WHAT THE TASK ASKS =
Among the lines below, restate word for word only those from the line with "focal_35mm: 82" through the line with "f_number: 9", with both end lines kept.

MATERIAL FOR THE TASK =

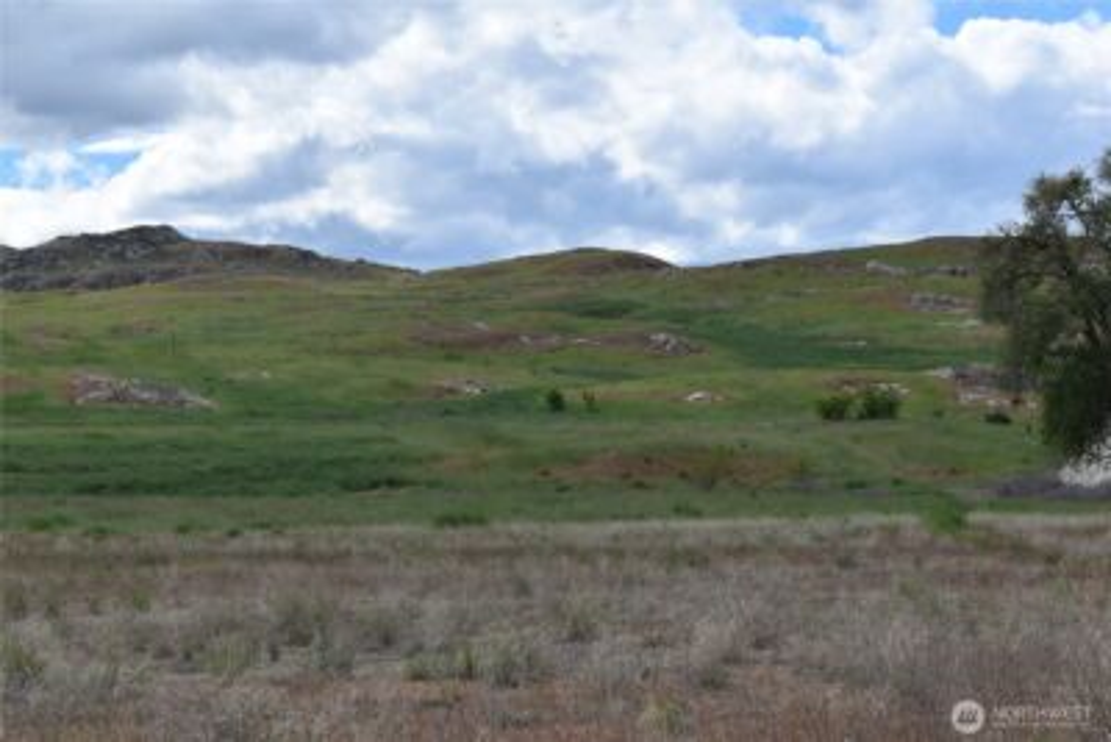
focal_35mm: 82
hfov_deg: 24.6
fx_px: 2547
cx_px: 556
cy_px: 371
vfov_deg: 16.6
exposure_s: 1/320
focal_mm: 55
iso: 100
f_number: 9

---

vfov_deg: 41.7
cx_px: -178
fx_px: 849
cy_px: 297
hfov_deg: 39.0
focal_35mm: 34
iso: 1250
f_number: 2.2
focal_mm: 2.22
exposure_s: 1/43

SOLUTION =
focal_35mm: 82
hfov_deg: 24.6
fx_px: 2547
cx_px: 556
cy_px: 371
vfov_deg: 16.6
exposure_s: 1/320
focal_mm: 55
iso: 100
f_number: 9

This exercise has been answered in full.